■ TO DO
From the entries below, copy every line that has the word "сухих".

■ Page layout parsing data

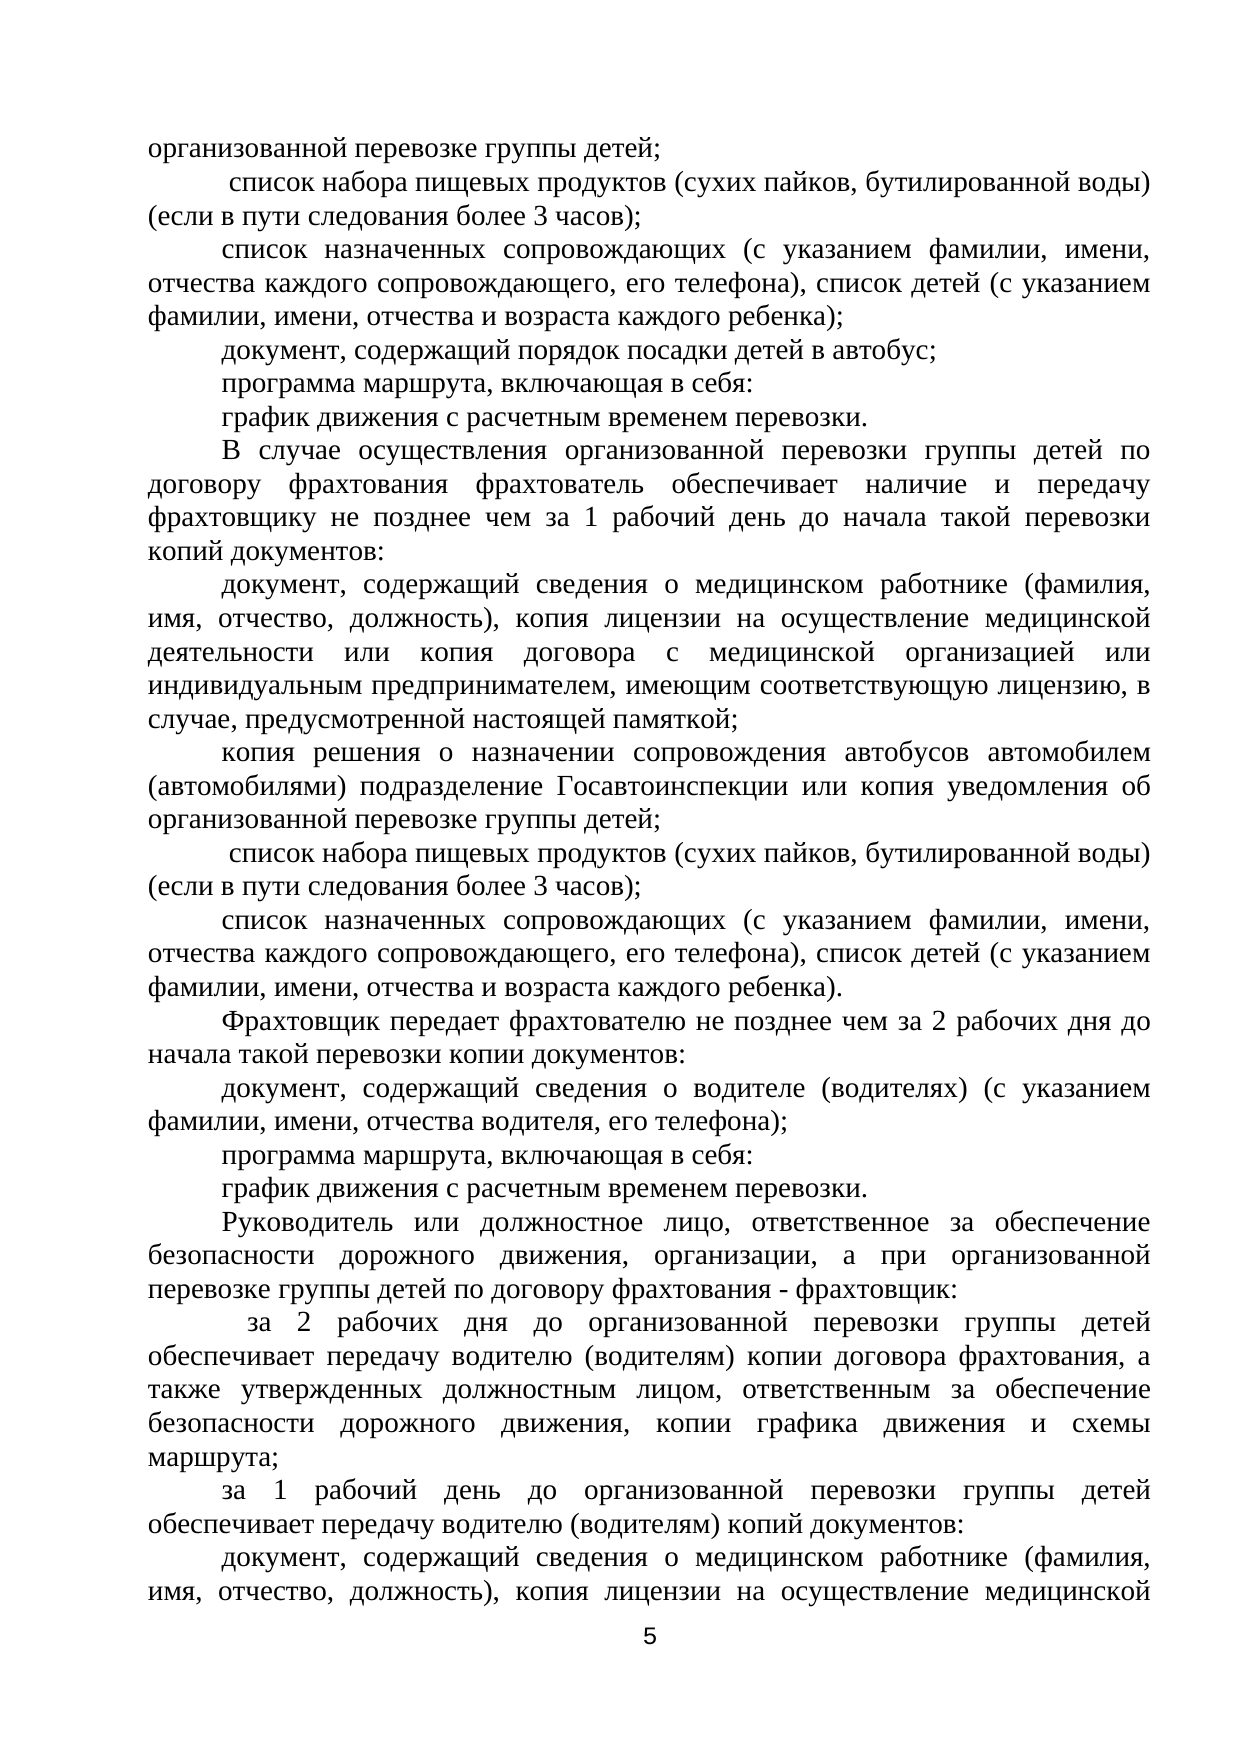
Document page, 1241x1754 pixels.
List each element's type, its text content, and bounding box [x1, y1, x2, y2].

text список набора пищевых продуктов (сухих пайков, бутилированной воды) (если в пути следования более 3 часов); [148, 835, 1152, 902]
text копия решения о назначении сопровождения автобусов автомобилем (автомобилями) подразделение Госавтоинспекции или копия уведомления об организованной перевозке группы детей; [148, 734, 1152, 835]
text документ, содержащий сведения о медицинском работнике (фамилия, имя, отчество, должность), копия лицензии на осуществление медицинской деятельности или копия договора с медицинской организацией или индивидуальным предпринимателем, имеющим соответствующую лицензию, в случае, предусмотренной настоящей памяткой; [148, 567, 1152, 734]
text документ, содержащий порядок посадки детей в автобус; [148, 332, 1152, 365]
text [148, 131, 1152, 164]
text Фрахтовщик передает фрахтователю не позднее чем за 2 рабочих дня до начала такой перевозки копии документов: [148, 1003, 1152, 1070]
text Руководитель или должностное лицо, ответственное за обеспечение безопасности дорожного движения, организации, а при организованной перевозке группы детей по договору фрахтования - фрахтовщик: [148, 1204, 1152, 1304]
text список набора пищевых продуктов (сухих пайков, бутилированной воды) (если в пути следования более 3 часов); [148, 164, 1152, 231]
text за 2 рабочих дня до организованной перевозки группы детей обеспечивает передачу водителю (водителям) копии договора фрахтования, а также утвержденных должностным лицом, ответственным за обеспечение безопасности дорожного движения, копии графика движения и схемы маршрута; [148, 1304, 1152, 1472]
text список назначенных сопровождающих (с указанием фамилии, имени, отчества каждого сопровождающего, его телефона), список детей (с указанием фамилии, имени, отчества и возраста каждого ребенка); [148, 231, 1152, 332]
text В случае осуществления организованной перевозки группы детей по договору фрахтования фрахтователь обеспечивает наличие и передачу фрахтовщику не позднее чем за 1 рабочий день до начала такой перевозки копий документов: [148, 432, 1152, 567]
text документ, содержащий сведения о водителе (водителях) (с указанием фамилии, имени, отчества водителя, его телефона); [148, 1070, 1152, 1137]
text программа маршрута, включающая в себя: [148, 1137, 1152, 1170]
text список назначенных сопровождающих (с указанием фамилии, имени, отчества каждого сопровождающего, его телефона), список детей (с указанием фамилии, имени, отчества и возраста каждого ребенка). [148, 902, 1152, 1003]
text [148, 1539, 1152, 1606]
text график движения с расчетным временем перевозки. [148, 1170, 1152, 1204]
text программа маршрута, включающая в себя: [148, 365, 1152, 399]
text график движения с расчетным временем перевозки. [148, 399, 1152, 432]
text за 1 рабочий день до организованной перевозки группы детей обеспечивает передачу водителю (водителям) копий документов: [148, 1472, 1152, 1539]
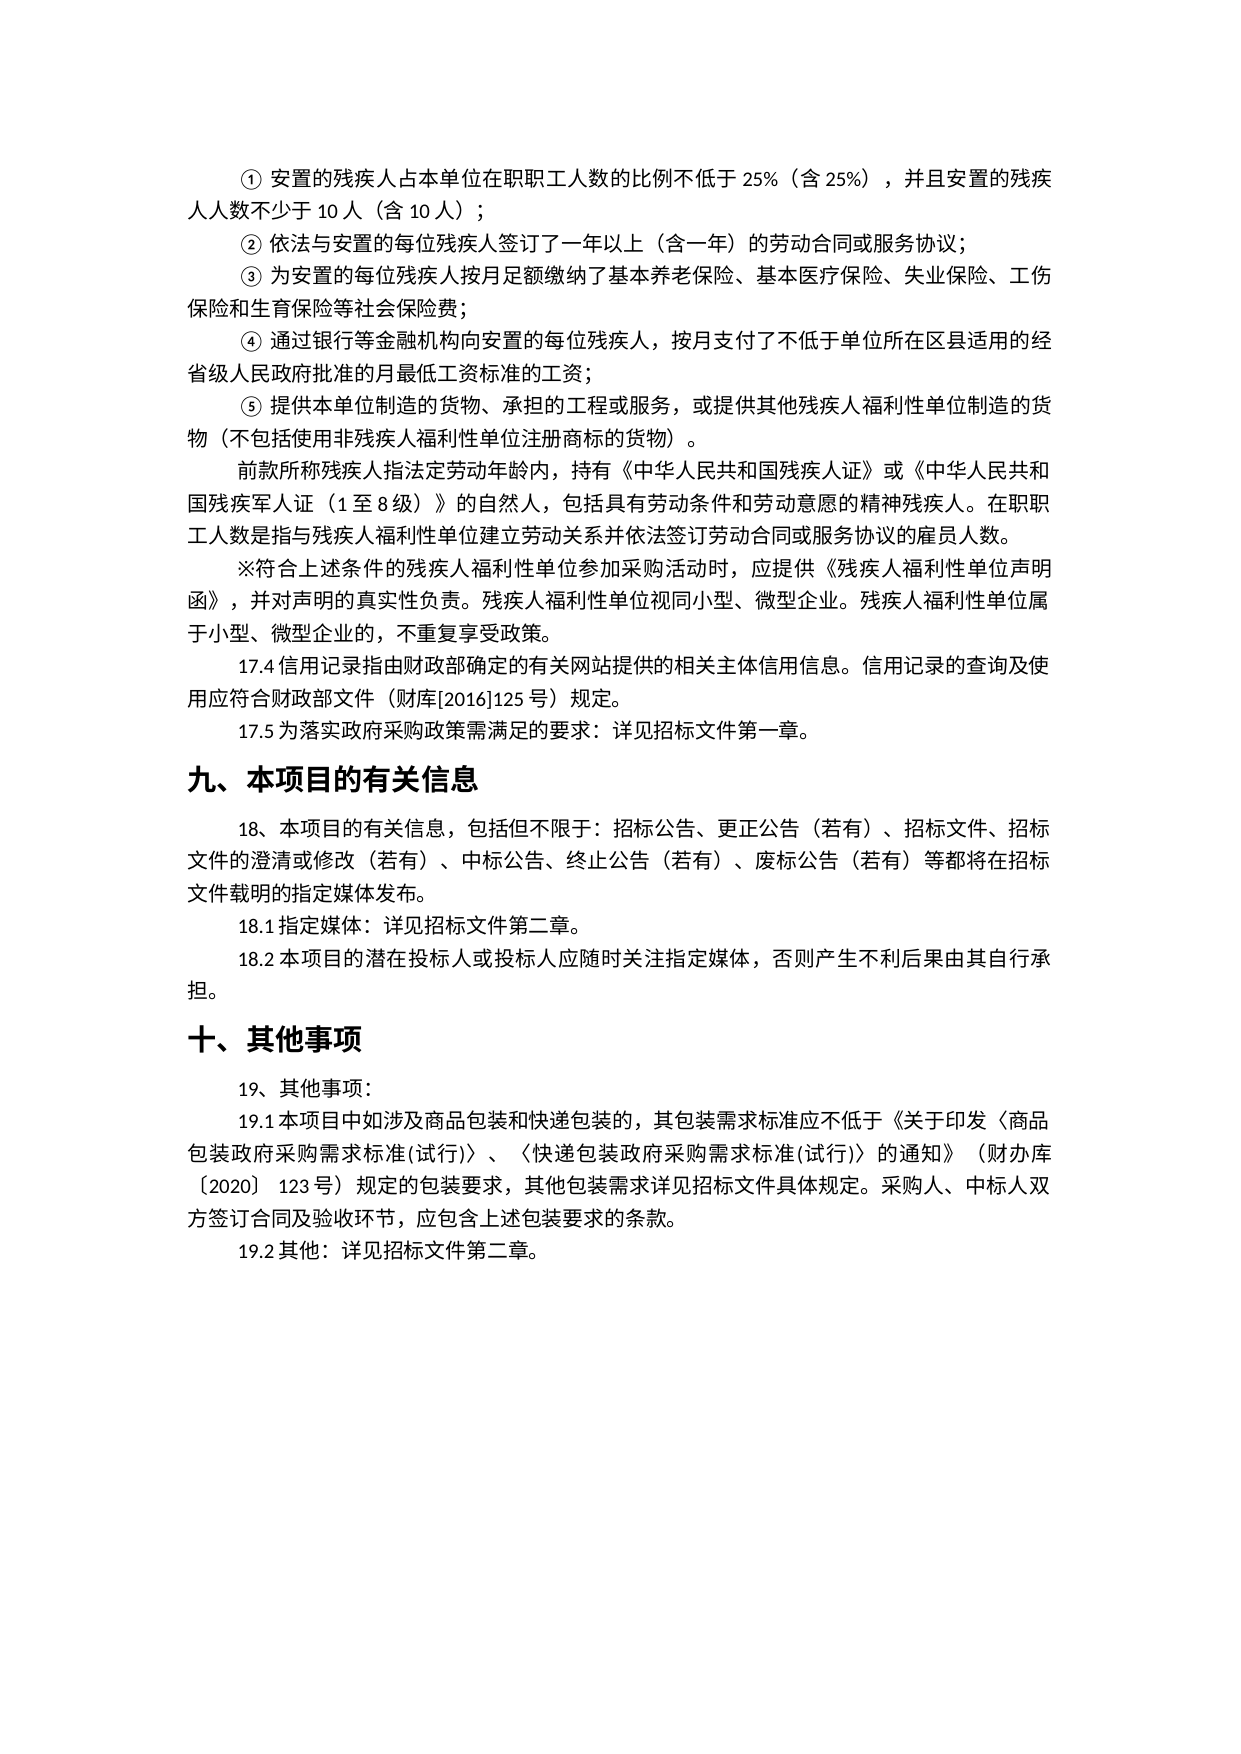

■ RESPONSE TO THE EXERCISE
text список набора пищевых продуктов (сухих пайков, бутилированной воды) (если в пути следования более 3 часов); [148, 835, 1152, 902]
text список набора пищевых продуктов (сухих пайков, бутилированной воды) (если в пути следования более 3 часов); [148, 164, 1152, 231]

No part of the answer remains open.